Exercise tasks:
1) Answer these questions from the passage on Salzburg below:
(a) At which places does the passage warn visitors to beware of pickpocketing?
(b) Which dietary options does Esszimmer offer?
(c) Which two dishes does the passage recommend trying at Barenwirt?
2) In one to three sentences, state why the passage on Salzburg below recommends Augustiner Braustuebl.

Passage shown:
━━━━━━━━━━━━━━━━

A note of caution: If you tour around the city on public transport, beware of pickpocketing particularly at bus stops and train stations.
Food & Drinks
There are plenty of cafes and restaurants in Salzburg offering a range of cuisine including Italian, Mexican, Spanish, Turkish etc. And there are many pubs as well. However, an excellent place to experience local food is the well-known Augustiner Braustuebl… it’s quite affordable too.
Esszimmer is a Michelin-starred restaurant in central Salzburg specialising in European cuisine and offering vegan as well as gluten-free options. It has several seating options (private, outdoor, even highchairs) and a full bar – a must if you like to indulge.
Another great place to try… Barenwirt on Main Street of Salzburg. Try out the fried chicken and wild boar sausage, a speciality they serve. For Austrian version of steak & barbeque, the locals refer to an Indian (Asian) restaurant – Tajmahal.

━━━━━━━━━━━━━━━━

Available data:
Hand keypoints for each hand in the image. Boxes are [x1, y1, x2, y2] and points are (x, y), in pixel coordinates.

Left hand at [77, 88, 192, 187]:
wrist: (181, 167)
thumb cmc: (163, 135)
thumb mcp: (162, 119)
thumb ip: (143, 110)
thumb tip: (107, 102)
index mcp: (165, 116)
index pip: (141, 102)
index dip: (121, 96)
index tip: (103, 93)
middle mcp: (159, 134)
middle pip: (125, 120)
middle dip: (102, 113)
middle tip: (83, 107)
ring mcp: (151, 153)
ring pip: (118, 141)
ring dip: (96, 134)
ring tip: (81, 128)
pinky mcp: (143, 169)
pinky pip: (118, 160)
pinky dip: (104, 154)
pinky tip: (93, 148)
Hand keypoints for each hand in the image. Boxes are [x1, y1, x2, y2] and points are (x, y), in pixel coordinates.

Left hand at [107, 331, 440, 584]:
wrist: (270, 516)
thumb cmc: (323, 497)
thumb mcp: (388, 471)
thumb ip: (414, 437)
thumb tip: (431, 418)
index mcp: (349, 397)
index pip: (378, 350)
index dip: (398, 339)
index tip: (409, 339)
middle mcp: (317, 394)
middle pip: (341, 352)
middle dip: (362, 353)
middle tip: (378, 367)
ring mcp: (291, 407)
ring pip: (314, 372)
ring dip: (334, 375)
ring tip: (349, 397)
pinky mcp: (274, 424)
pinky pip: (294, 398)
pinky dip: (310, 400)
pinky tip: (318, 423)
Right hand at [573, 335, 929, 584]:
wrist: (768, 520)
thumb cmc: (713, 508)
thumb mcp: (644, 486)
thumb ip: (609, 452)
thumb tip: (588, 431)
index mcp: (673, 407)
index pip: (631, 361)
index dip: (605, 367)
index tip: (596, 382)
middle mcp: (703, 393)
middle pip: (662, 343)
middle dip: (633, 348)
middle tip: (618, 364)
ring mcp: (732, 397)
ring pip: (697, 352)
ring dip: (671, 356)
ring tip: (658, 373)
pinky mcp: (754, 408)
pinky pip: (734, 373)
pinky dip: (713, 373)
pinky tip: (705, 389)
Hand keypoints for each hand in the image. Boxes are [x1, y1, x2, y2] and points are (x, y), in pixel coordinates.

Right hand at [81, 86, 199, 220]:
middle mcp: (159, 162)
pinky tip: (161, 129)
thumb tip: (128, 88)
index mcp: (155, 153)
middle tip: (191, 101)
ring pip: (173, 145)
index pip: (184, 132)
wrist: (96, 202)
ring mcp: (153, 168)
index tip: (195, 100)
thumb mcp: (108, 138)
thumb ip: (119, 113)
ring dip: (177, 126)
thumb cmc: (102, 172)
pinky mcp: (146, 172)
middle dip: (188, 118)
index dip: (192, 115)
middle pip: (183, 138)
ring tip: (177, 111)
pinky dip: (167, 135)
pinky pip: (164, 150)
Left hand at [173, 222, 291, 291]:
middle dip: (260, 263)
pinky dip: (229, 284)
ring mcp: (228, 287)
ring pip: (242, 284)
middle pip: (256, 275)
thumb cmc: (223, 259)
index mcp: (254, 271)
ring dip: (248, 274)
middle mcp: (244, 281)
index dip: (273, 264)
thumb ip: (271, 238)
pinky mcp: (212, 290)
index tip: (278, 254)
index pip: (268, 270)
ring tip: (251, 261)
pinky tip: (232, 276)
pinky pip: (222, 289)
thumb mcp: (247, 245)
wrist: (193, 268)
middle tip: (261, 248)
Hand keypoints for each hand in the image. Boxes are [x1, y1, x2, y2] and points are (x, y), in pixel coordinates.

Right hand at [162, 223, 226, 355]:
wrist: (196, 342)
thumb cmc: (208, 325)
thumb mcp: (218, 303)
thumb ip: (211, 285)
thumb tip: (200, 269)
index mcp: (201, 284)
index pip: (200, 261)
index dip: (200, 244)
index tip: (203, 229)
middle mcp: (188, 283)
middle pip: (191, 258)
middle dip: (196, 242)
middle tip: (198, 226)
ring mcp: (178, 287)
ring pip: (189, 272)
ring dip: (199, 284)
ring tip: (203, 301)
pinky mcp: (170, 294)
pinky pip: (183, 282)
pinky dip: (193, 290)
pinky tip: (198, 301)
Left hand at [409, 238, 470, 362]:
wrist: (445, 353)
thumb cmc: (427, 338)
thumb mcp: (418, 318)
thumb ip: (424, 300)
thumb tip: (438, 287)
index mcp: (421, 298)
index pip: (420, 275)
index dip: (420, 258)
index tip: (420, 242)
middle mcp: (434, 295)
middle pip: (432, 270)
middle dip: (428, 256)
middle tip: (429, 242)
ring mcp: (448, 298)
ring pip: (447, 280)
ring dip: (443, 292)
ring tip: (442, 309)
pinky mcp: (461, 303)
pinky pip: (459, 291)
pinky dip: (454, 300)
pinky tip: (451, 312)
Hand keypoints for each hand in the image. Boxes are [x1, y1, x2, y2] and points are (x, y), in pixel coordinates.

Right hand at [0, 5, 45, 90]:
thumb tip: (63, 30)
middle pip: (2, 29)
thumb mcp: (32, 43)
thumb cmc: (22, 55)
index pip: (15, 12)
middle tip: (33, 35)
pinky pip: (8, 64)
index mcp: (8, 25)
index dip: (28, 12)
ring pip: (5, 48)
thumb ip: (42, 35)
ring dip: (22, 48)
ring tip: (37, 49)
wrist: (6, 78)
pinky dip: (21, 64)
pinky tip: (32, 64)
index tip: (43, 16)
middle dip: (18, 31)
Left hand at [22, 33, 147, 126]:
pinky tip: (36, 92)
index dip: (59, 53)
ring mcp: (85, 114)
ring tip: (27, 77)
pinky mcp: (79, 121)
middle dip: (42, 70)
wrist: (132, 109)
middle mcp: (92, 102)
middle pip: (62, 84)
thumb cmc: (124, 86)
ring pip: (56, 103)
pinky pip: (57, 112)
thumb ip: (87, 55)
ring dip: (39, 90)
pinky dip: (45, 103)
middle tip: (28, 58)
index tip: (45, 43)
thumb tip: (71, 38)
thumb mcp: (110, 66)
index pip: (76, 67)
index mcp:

━━━━━━━━━━━━━━━━

Answers to the problems:
1)
(a) At bus stops and train stations.
(b) Vegan and gluten-free options.
(c) The fried chicken and the wild boar sausage.

2) The passage presents Augustiner Braustuebl as an excellent place to experience local food. It adds that the restaurant is quite affordable.